I have an abundance of fresh black raspberries available and would like to try my hand at a cider using only black raspberries. I'll be starting with a one gallon batch. I am not sure how many berries to use, and if I should add water or not.

Basic Plan

  • Started a yeast culture using nottingham, berries, sugar and water
  • Ferment in primary for 1 week
  • Move to secondary, straining out already fermented fruit, adding more fresh fruit

The berries are slightly tart, which I don't mind. My only concern is will there be enough sugars to ferment enough? I am targeting an 4%-5% ABV.


What I ended up doing is mashing up about 3lbs of fresh berries and adding a can of apple juice to bring the gravity up to the level I was looking for. Final reading was somewhere 1.045 - 1.050 which is about where I wanted to be.

The juice has a nice berry flavor with a hint of apple and is a little tangy. Pitched yeast culture earlier today and it's fermenting nicely already.


Cider came out great. I don't really taste much of the Apple, but the berries really come through.

  • Do you have access to a refractometer? Jul 5, 2013 at 14:46
  • 1
    No, but I have a hydrometer.
    – Brian
    Jul 5, 2013 at 14:56
  • Hydrometer will do the same job. Benefit being it will be able to give you a FG reading, where as a refractometer requires you knowing the OG to determine the FG.
    – Scott
    Jul 5, 2013 at 16:34
  • 1
    Refractometer is a much better option when testing OG of berries, as you don't need to crush any more than one berry. Jul 5, 2013 at 21:00
  • Thanks for the great question and follow up! I'm eager to try something similar soon.
    – BoilerBrad
    Oct 14, 2015 at 20:13

4 Answers 4


There certainly will be sugars to ferment in blackberries. What I'd recommend is press the berries, and take a reading using your hydrometer. Try and shoot for something between 1.042 - 1.050. That should get you between 4%-5% ABV. If you don't get that high, which you should be able to do rather easily, toss in some brown sugar, or some corn sugar, and shake the container vigorously for a couple of minutes to mix it in, then take another reading (do a 1/4 cup at a time). If you go over with your sugar additions, add a bit of water to dilute it. It's a big experiment since your specific berries may yield more sugars than my berries, or anyone else's.

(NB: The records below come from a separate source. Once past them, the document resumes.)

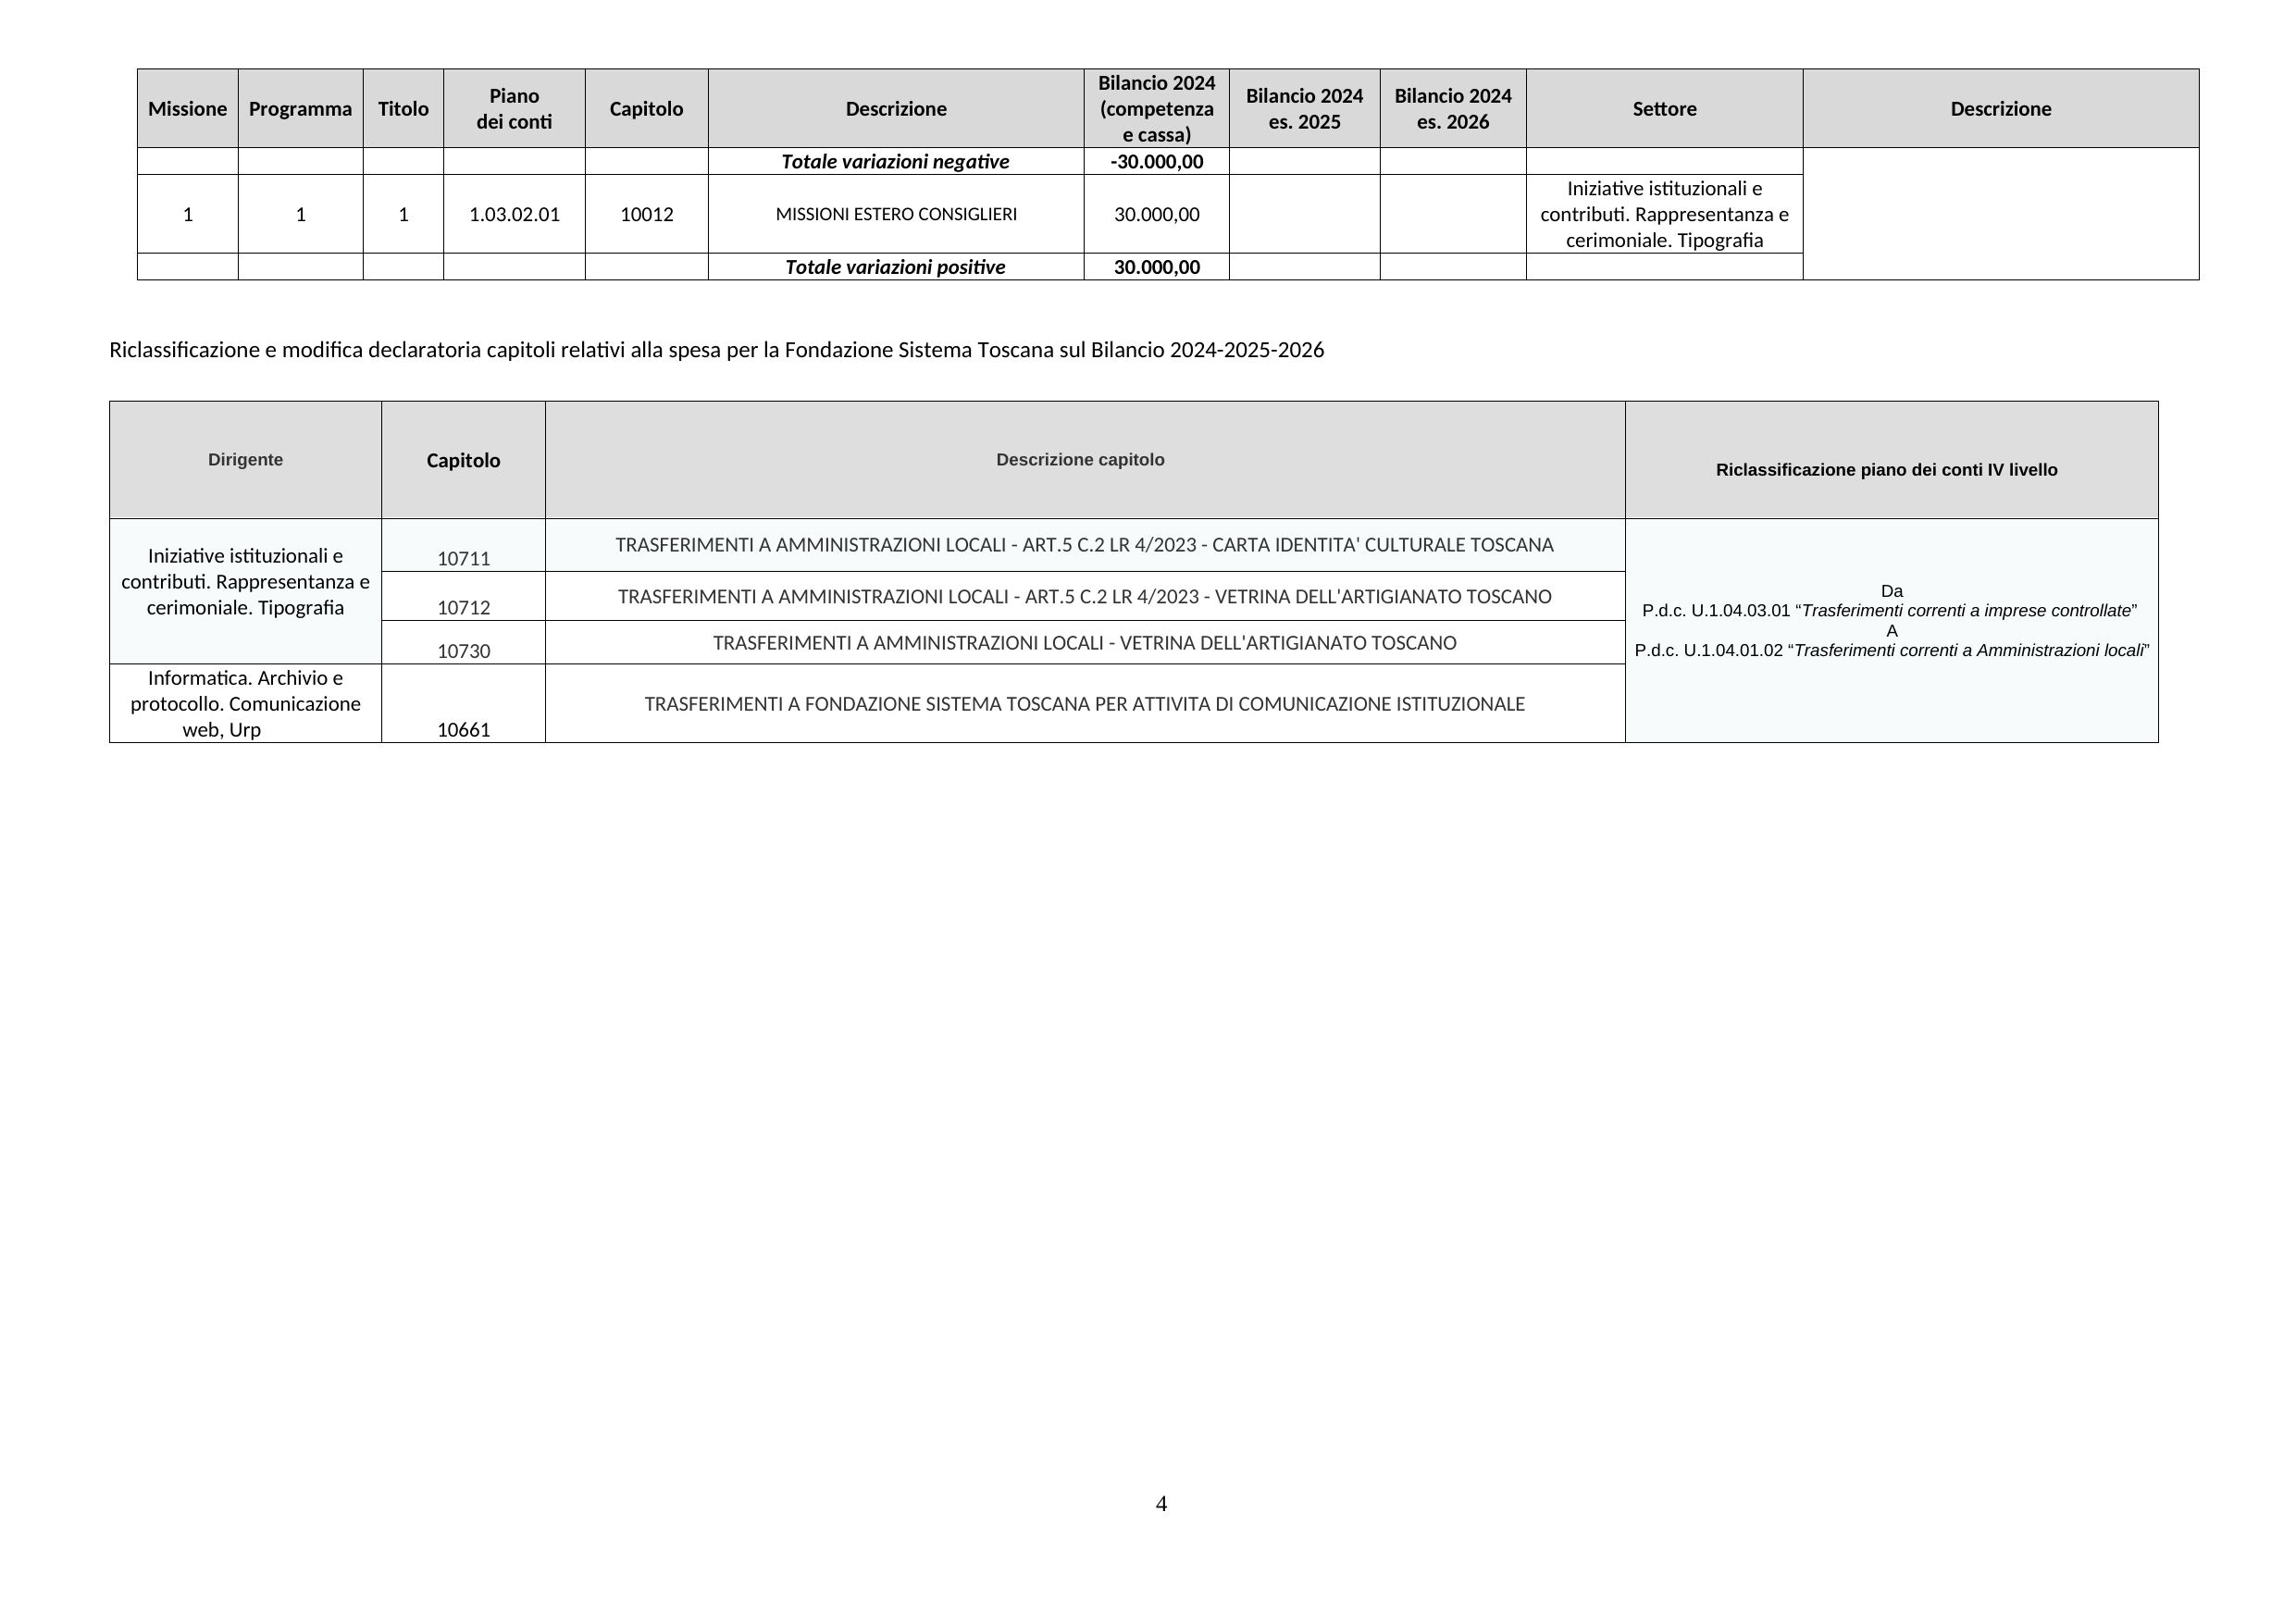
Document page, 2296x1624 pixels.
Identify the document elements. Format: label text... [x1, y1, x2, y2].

table_cell 1 [364, 175, 443, 253]
table_cell TRASFERIMENTI A AMMINISTRAZIONI LOCALI - ART.5 C.2 LR 4/2023 - VETRINA DELL'ARTIGIANATO TOSCANO [546, 572, 1625, 620]
table_cell 1 [239, 175, 363, 253]
table_cell TRASFERIMENTI A AMMINISTRAZIONI LOCALI - VETRINA DELL'ARTIGIANATO TOSCANO [546, 621, 1625, 663]
table_header Bilancio 2024 es. 2025 [1230, 69, 1380, 147]
table_header Piano dei conti [444, 69, 585, 147]
table_cell [1381, 254, 1526, 279]
table_header Dirigente [110, 402, 381, 517]
table_cell 30.000,00 [1085, 254, 1229, 279]
table_cell 10711 [382, 519, 545, 571]
table_cell [1230, 254, 1380, 279]
table_header Descrizione [1804, 69, 2199, 147]
table_cell 1.03.02.01 [444, 175, 585, 253]
table_header Descrizione capitolo [546, 402, 1625, 517]
table_header Capitolo [382, 402, 545, 517]
table_header Programma [239, 69, 363, 147]
table_cell [239, 148, 363, 174]
table_cell [1381, 148, 1526, 174]
table_cell [1804, 148, 2199, 279]
table_cell 30.000,00 [1085, 175, 1229, 253]
table_cell [1527, 148, 1803, 174]
table_cell [586, 254, 708, 279]
table_cell [138, 148, 238, 174]
table_cell MISSIONI ESTERO CONSIGLIERI [709, 175, 1084, 253]
table_cell [1230, 148, 1380, 174]
table_cell [364, 148, 443, 174]
table_cell Da P.d.c. U.1.04.03.01 “Trasferimenti correnti a imprese controllate” A P.d.c. U.1.04.01.02 “Trasferimenti correnti a Amministrazioni locali” [1626, 519, 2158, 742]
table_cell [1230, 175, 1380, 253]
table_header Bilancio 2024 es. 2026 [1381, 69, 1526, 147]
table_header Riclassificazione piano dei conti IV livello [1626, 402, 2158, 517]
table_header Bilancio 2024 (competenza e cassa) [1085, 69, 1229, 147]
table_cell 10712 [382, 572, 545, 620]
table_header Titolo [364, 69, 443, 147]
table_cell 10012 [586, 175, 708, 253]
text Riclassificazione e modifica declaratoria capitoli relativi alla spesa per la Fondazione Sistema Toscana sul Bilancio 2024-2025-2026 [109, 335, 2214, 363]
table_cell [364, 254, 443, 279]
table_header Descrizione [709, 69, 1084, 147]
table_header Settore [1527, 69, 1803, 147]
table_header Capitolo [586, 69, 708, 147]
table_cell 10661 [382, 664, 545, 742]
table_cell Iniziative istituzionali e contributi. Rappresentanza e cerimoniale. Tipografia [1527, 175, 1803, 253]
table_cell [444, 254, 585, 279]
table_cell 10730 [382, 621, 545, 663]
table_cell Totale variazioni positive [709, 254, 1084, 279]
table_cell [444, 148, 585, 174]
table_header Missione [138, 69, 238, 147]
table_cell [1527, 254, 1803, 279]
table_cell Informatica. Archivio e protocollo. Comunicazione web, Urp [110, 664, 381, 742]
table_cell -30.000,00 [1085, 148, 1229, 174]
table_cell TRASFERIMENTI A AMMINISTRAZIONI LOCALI - ART.5 C.2 LR 4/2023 - CARTA IDENTITA' CULTURALE TOSCANA [546, 519, 1625, 571]
table_cell [239, 254, 363, 279]
table_cell TRASFERIMENTI A FONDAZIONE SISTEMA TOSCANA PER ATTIVITA DI COMUNICAZIONE ISTITUZIONALE [546, 664, 1625, 742]
table_cell Totale variazioni negative [709, 148, 1084, 174]
table_cell [138, 254, 238, 279]
table_cell [586, 148, 708, 174]
table_cell [1381, 175, 1526, 253]
table_cell Iniziative istituzionali e contributi. Rappresentanza e cerimoniale. Tipografia [110, 519, 381, 663]
table_cell 1 [138, 175, 238, 253]
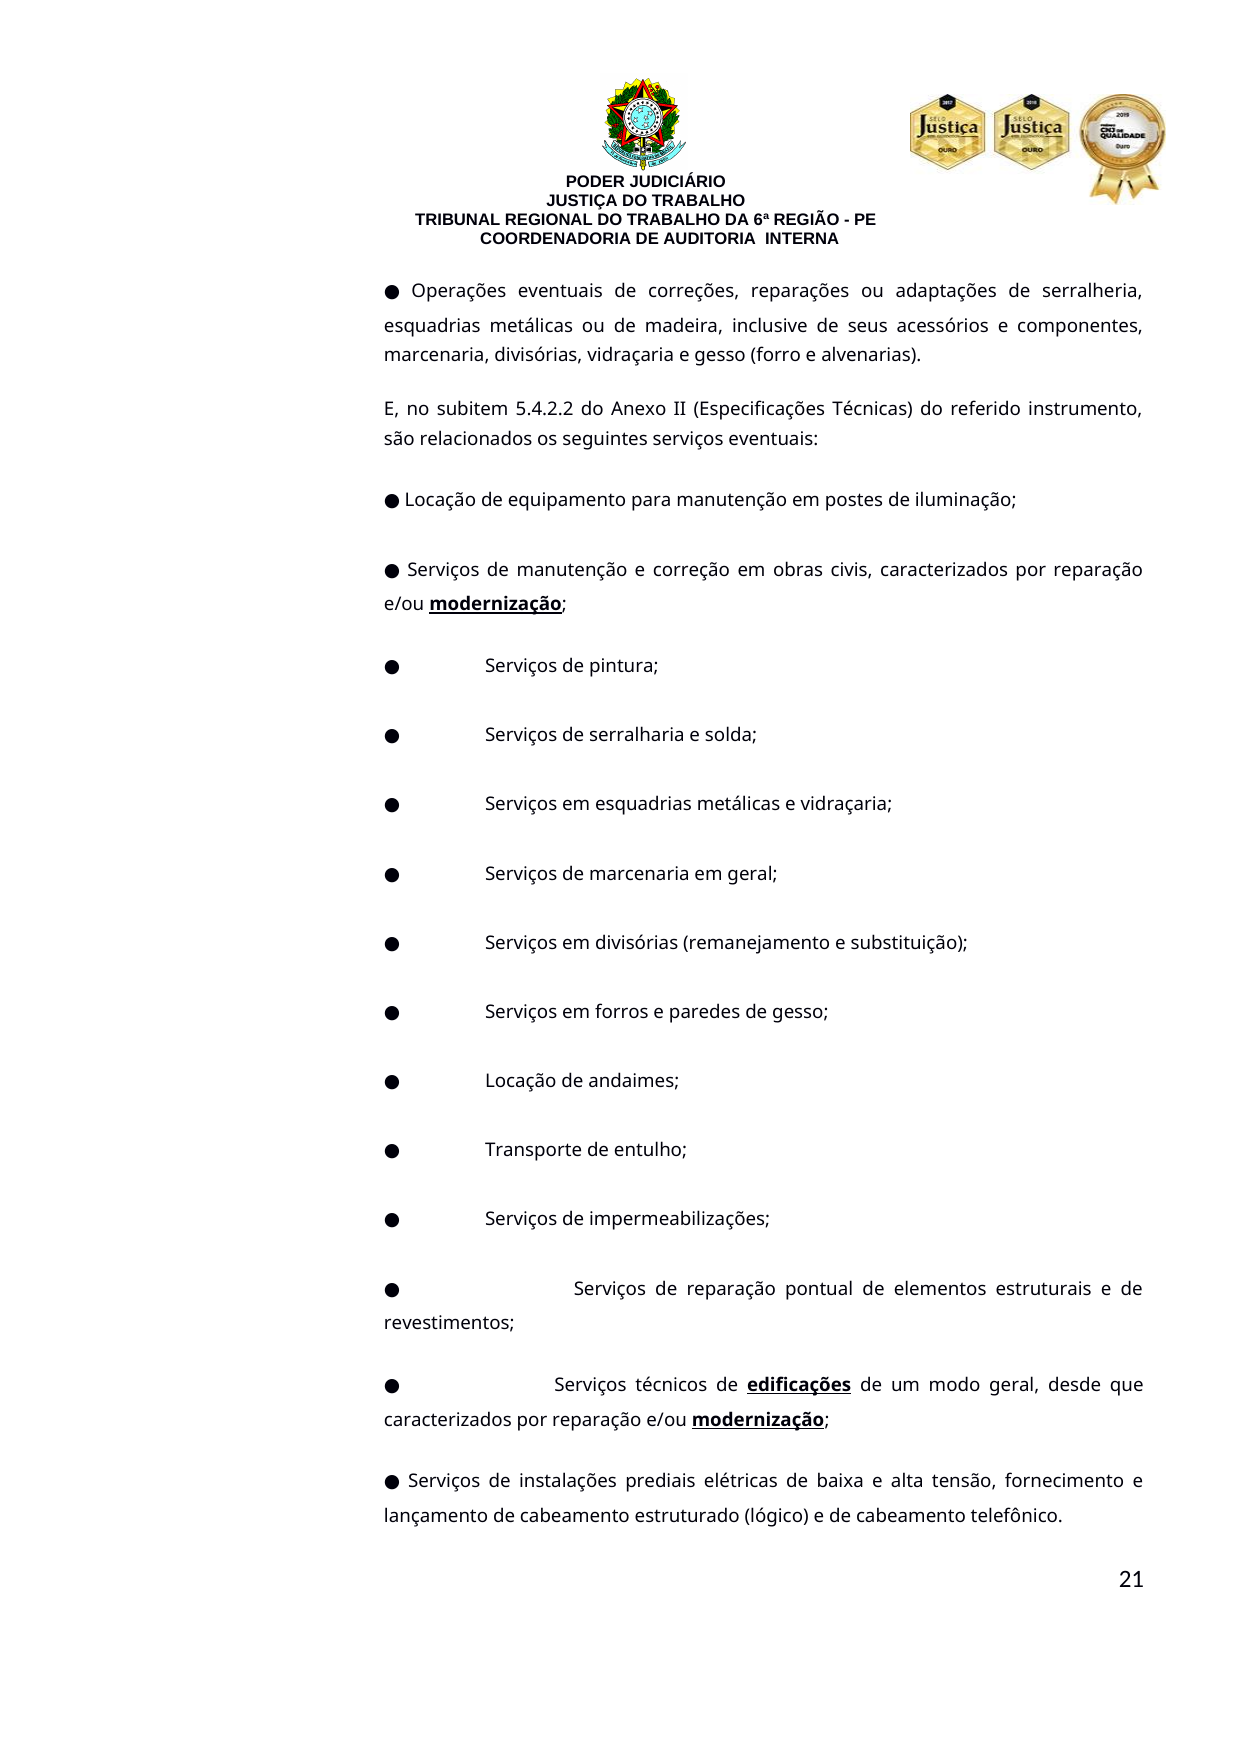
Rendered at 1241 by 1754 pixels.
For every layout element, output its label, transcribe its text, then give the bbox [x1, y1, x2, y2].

text ● Serviços em esquadrias metálicas e vidraçaria; [384, 783, 1144, 821]
text ● Transporte de entulho; [384, 1129, 1144, 1167]
text ● Locação de andaimes; [384, 1060, 1144, 1098]
text ● Operações eventuais de correções, reparações ou adaptações de serralheria, esquadrias metálicas ou de madeira, inclusive de seus acessórios e componentes, marcenaria, divisórias, vidraçaria e gesso (forro e alvenarias). [384, 270, 1144, 367]
text ● Serviços de instalações prediais elétricas de baixa e alta tensão, fornecimento e lançamento de cabeamento estruturado (lógico) e de cabeamento telefônico. [384, 1460, 1144, 1528]
text ● Serviços de impermeabilizações; [384, 1198, 1144, 1236]
text ● Serviços de reparação pontual de elementos estruturais e de revestimentos; [384, 1267, 1144, 1335]
picture [599, 73, 688, 172]
text ● Serviços técnicos de edificações de um modo geral, desde que caracterizados por reparação e/ou modernização; [384, 1364, 1144, 1431]
text ● Serviços de marcenaria em geral; [384, 852, 1144, 891]
text ● Locação de equipamento para manutenção em postes de iluminação; [384, 479, 1144, 517]
picture [910, 94, 1167, 205]
text ● Serviços de serralharia e solda; [384, 714, 1144, 752]
text ● Serviços de pintura; [384, 645, 1144, 683]
text ● Serviços em forros e paredes de gesso; [384, 991, 1144, 1029]
text ● Serviços em divisórias (remanejamento e substituição); [384, 921, 1144, 960]
text E, no subitem 5.4.2.2 do Anexo II (Especificações Técnicas) do referido instrumento, são relacionados os seguintes serviços eventuais: [384, 396, 1144, 450]
text ● Serviços de manutenção e correção em obras civis, caracterizados por reparação e/ou modernização; [384, 548, 1144, 616]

Without a refractometer your only option is really to press enough berries to test gravity, which will get you ballpark on ABV. Then add sugar or dilute to your target ABV.

You would also then know how much juice to expect from (X)Lbs of berries.

With all fruit, sugar content and amount of juice is very much dependent on your specific berries.


Did a blackberry cider with just blackberries not that long ago. Unfortunately don't remember the brix reading but guessing your raspberries have similar or more sugars.

We froze the blackberries to help break them up and get the juice flowing. We then pressed them for the juice. If you know someone with a cider press you could use that but be warned the tiny seeds in these types of berries tend to clog up any cloth. You can also puree them and then push them through a strainer. Both are tedious but then you are maximizing the juice/sugars vs whole.

We got about 3 gallons before I tired of pressing and fermented that straight (no additions) with an extra beer yeast I had. Kegged and force carbonated and turned out great.

If you are concerned about dry/ABV you can also ferment with a champagne yeast to get as much sugar fermented as you can and then back sweeten to the sweetness you want. I know a few commercial cider makers that do this mostly to ensure they hit the profile they want every time.

  • I think I'll try the freezing next time around. The berries keep coming, so I may have a chance at a second batch.
    – Brian
    Jul 9, 2013 at 22:10

You can probably find sugar contents for various fresh fruit online but if you don't trust this, another option would be to look at frozen (not tinned) fruit in your local supermarket because it should tell you by law the amount of sugar per 100g. That will give you a great idea of the maximum/likely ABV you'll achieve.